## Dataset
┌──
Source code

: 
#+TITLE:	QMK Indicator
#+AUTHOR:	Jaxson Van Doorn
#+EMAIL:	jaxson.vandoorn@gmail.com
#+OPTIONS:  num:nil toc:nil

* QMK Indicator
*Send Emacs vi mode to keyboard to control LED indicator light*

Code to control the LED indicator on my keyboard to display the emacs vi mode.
└──
## Brief
What should come out is the exact run of lines from the one holding "LED indicator light*" through the end of the records above, and nothing besides.

## Answer section
*Send Emacs vi mode to keyboard to control LED indicator light*

Code to control the LED indicator on my keyboard to display the emacs vi mode.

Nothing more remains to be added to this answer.